What happens during Paris fashion week definitely does not stay in Paris. When designers present their new fashions to retailers and taste-makers, the hope is that what happens there will reshape closets around the world.
The event was influential enough that LIFE sent three photographers to Paris for the 1951 edition and give readers a first look at what might be headed their way. Until the models hit the runways, no one really knew what the designers had been planning. “A new hemline was as carefully guarded in Paris as a barrel of plutonium in the U.S,” LIFE wrote in its cover story for the March 5, 1951 issue.
Some years, the new looks were so different that they pushed last year’s frocks to the back of the closet. The looks in 1951 were more of an evolution. “To the disappointment of an adventuresome few, but to the relief of most of the trade which did not want to cope with anything revolutionary, this showing would not, like the “new look” explosion of 1947, tend to make present wardrobes obsolete,” LIFE wrote. “The new trend, if anything, was conservative.”
The new designs may not have been radical, but they were popular. LIFE reported gangbuster sales, which may have been the real point, as the designers achieved the goal of broadening the type of stores that carried their clothes: “The stately houses, which once preferred to cater to exclusive stores and private clients, were taking increasing interest in the buyers for lower-priced stores.”
LIFE’s photographs, taken by aces Gordon Parks, Nina Leen and N.R. Farbman, capture the excitement of being there.
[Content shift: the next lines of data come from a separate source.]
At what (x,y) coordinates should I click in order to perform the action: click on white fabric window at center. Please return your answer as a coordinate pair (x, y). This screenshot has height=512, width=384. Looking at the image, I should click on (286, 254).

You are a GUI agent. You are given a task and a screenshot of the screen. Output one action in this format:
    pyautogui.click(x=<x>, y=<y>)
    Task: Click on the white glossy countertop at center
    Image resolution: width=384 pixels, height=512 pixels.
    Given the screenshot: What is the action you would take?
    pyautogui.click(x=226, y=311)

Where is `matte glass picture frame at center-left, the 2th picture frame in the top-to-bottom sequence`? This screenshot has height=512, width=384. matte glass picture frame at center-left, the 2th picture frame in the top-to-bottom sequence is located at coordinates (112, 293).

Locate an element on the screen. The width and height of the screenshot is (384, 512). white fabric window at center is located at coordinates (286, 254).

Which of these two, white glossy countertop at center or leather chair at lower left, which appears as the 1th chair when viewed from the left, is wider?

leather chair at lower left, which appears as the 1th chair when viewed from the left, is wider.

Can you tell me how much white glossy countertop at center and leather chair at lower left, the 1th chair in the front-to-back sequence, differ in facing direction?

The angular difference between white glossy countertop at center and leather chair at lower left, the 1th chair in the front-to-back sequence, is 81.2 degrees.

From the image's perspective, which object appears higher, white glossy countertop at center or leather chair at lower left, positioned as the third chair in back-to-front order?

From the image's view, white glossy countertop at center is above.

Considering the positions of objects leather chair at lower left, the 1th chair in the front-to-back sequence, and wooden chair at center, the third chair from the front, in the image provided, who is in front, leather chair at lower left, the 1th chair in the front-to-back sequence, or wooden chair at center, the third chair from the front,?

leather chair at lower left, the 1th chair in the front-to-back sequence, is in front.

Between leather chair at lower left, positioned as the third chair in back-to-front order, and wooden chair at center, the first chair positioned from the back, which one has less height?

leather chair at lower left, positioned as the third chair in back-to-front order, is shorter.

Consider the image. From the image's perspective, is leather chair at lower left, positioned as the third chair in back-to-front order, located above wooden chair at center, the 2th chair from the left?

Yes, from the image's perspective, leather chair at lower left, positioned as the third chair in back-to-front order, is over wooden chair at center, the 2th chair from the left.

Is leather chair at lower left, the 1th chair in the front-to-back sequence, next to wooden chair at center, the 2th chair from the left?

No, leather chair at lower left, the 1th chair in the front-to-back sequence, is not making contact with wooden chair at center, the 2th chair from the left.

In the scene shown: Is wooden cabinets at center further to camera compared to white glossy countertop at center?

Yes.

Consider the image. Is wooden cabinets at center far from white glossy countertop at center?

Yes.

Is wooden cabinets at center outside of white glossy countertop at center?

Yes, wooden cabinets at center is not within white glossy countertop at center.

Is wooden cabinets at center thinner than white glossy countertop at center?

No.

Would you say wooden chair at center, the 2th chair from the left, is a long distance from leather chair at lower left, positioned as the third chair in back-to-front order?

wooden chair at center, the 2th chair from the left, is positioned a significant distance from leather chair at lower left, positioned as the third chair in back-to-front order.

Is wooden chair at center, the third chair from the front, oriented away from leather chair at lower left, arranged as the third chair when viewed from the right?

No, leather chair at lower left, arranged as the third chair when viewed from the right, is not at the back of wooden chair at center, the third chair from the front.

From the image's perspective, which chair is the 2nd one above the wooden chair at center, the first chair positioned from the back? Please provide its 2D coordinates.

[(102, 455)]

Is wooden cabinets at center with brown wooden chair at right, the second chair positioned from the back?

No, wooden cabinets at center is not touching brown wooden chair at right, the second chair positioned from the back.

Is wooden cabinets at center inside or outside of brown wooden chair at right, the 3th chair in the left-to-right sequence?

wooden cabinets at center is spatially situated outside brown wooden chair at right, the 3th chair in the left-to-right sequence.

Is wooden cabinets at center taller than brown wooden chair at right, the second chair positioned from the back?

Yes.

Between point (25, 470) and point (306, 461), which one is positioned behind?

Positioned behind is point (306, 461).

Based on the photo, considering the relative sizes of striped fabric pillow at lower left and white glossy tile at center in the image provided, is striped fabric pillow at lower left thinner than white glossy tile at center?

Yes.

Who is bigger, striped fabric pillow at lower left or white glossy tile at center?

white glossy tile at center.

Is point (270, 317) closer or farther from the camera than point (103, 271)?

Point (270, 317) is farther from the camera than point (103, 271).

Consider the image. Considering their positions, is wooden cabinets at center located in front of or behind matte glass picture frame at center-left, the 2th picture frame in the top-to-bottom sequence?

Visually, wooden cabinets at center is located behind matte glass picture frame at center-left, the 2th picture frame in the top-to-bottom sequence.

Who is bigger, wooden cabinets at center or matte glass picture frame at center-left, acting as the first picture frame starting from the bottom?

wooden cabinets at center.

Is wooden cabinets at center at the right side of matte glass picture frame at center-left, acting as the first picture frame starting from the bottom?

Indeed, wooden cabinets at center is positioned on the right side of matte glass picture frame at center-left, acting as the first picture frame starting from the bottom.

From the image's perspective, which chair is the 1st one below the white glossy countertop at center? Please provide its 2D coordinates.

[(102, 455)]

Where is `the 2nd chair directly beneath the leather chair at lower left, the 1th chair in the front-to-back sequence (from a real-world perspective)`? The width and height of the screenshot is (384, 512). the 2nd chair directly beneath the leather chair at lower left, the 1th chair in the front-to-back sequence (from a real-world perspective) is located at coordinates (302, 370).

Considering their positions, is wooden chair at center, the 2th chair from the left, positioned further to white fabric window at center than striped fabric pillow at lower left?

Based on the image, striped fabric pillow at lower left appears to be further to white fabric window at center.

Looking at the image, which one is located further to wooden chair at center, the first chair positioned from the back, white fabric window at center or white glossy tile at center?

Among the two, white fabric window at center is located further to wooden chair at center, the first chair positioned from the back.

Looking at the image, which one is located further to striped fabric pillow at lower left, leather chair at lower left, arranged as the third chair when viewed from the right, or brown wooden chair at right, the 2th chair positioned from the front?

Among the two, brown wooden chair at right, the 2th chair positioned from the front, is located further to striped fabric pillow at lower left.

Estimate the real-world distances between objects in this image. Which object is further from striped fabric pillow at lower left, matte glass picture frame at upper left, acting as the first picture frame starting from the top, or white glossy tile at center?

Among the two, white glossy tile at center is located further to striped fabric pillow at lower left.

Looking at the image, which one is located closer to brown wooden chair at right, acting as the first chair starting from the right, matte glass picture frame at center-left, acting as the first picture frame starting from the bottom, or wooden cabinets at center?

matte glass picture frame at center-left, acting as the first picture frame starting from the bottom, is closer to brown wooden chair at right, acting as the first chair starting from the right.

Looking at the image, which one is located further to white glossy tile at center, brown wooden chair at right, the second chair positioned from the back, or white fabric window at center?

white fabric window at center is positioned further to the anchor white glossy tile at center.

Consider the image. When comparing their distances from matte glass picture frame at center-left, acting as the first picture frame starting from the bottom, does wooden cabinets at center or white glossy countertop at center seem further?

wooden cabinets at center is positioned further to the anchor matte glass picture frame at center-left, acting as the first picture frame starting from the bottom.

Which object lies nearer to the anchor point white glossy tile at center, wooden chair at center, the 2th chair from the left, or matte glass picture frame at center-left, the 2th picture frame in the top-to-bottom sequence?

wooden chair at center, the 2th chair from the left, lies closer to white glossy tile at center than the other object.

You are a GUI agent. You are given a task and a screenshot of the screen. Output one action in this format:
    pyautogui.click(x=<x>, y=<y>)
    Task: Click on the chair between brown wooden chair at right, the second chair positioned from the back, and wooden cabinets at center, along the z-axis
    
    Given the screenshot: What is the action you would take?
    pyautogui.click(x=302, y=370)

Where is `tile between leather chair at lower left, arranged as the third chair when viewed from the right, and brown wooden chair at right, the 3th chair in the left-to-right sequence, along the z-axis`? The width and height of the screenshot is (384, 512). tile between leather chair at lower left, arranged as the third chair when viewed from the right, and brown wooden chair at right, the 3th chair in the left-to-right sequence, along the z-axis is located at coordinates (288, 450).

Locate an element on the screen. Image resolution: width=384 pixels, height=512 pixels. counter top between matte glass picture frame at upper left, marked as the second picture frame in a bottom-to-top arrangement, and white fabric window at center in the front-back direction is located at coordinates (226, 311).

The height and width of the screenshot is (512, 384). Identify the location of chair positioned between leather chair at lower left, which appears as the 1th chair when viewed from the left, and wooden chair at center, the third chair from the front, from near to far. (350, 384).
Some pictures highlight the clothes, of course, but others show the frenzy of the business and media folks as they gathered for seven days that could change their world.
Vogue editor Bettina Ballard prepared models for a spring fashion shoot, Paris, February 1951
Photo by N R Farbman/The LIFE Picture Collection via Shutterstock
This gown was the big finish for a show by Paris newcomer Castillo of Lanvin.
These silly sunglasses featuring long blue eyelashes and small lenses were dreamed up by designer Schiaparelli, and brought a lighter note to the generally conservative spring showings in Paris, 1951.